ND Ward County coal mine reclamation being abandoned; contractor disputes bid on $1.2M project

By Dale Wetzel, AP
Wednesday, September 15, 2010

Central ND coal mine reclamation being abandoned

BISMARCK, N.D. — A major coal mine land reclamation project in central North Dakota is being abandoned over a dispute about how much a contractor should be paid for doing the earth work, Public Service Commissioner Kevin Cramer said Wednesday.

Smith Contracting, of Butte, Mont., bid $1.22 million to reclaim about 150 acres of abandoned mine land in Ward County, about seven miles southwest of Velva, commission filings say. It is part of a larger area, covering about 1,100 acres, that must be reclaimed, commission documents say.

Commission staffers had estimated the job would cost $2.1 million. Cramer and Jim Deutsch, the director of the commission’s reclamation program, said officials contacted Smith after the bids were opened to make sure it was correct. Of the nine companies that competed for the work, the next highest bid was $1.7 million, Deutsch said.

The contract, which was awarded in April, said the reclamation work had to be finished by mid-October. Deutsch said only about 40 percent of the job is done. He said the company intends to stop work in a few days because it is losing money. Smith Contracting recently asked to be paid almost $3 million for the project, but the request was refused, Deutsch said.

Smith Contracting and its attorney did not respond to telephone messages left for comment. Deutsch said no contractor has walked away from a North Dakota reclamation job in at least 30 years. The Velva project represented Smith Contracting’s first reclamation work in North Dakota.

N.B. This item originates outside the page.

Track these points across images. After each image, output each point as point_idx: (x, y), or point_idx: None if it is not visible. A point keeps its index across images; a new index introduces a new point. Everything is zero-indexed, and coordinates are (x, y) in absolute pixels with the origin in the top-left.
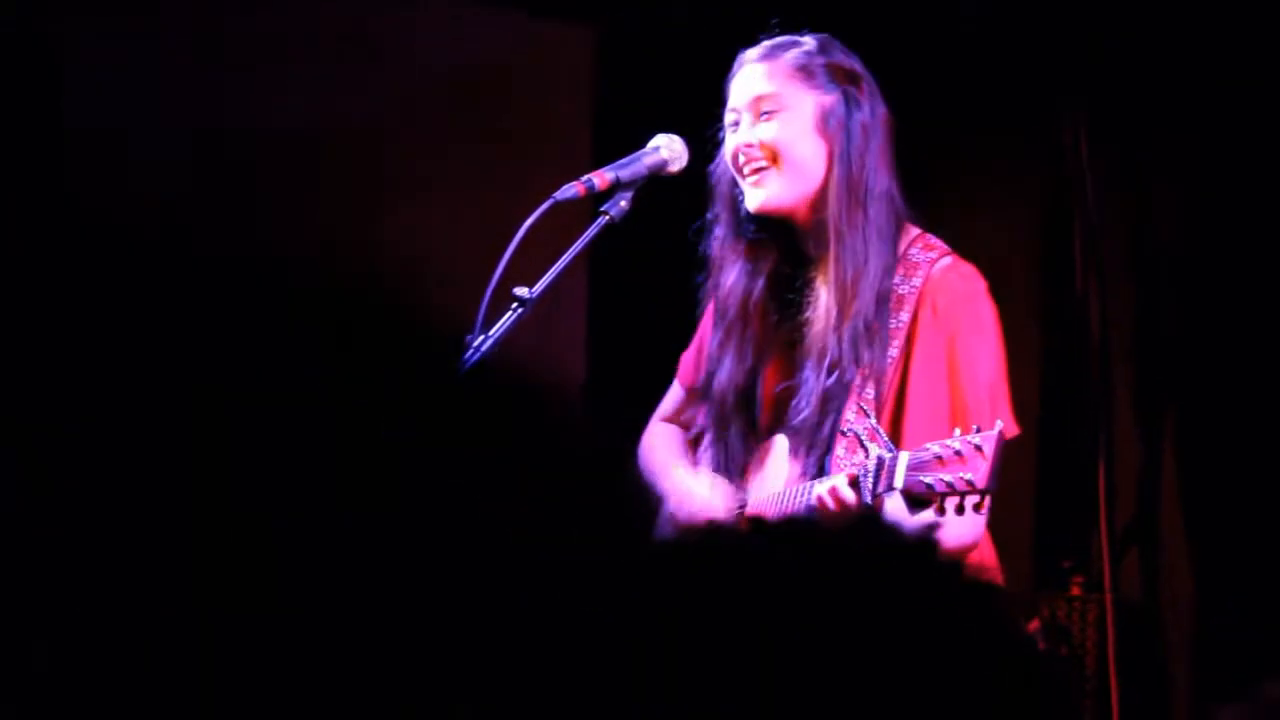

The job reclamation work involves filling in coal mining trenches and pits and smoothing out high walls of dirt left when huge trenches were dug to extract coal. The walls are covered with vegetation and pose a safety hazard. A hunter, or someone riding an all-terrain vehicle, could drive over a wall without realizing it was there and plummet 70 feet or more, Deutsch said.

The contract calls for moving 1.85 million cubic yards of dirt. In a memo to the commission, the company argued that the agency did not specify the meaning of “dirt” in its request for bids, and said soil that had been excavated and piled up during coal mining was much denser and harder to move than expected. Reclamation work has also been delayed by rain, the memo said.

Cramer said the commission was pondering its next steps. The company’s bond insurer may be asked to finance the project’s completion, Cramer said.

“The work that has been done to this point actually makes the public safer than they were prior to the project being started,” he said. “A lot of the work has been done, a lot of the high walls have been smoothed out.”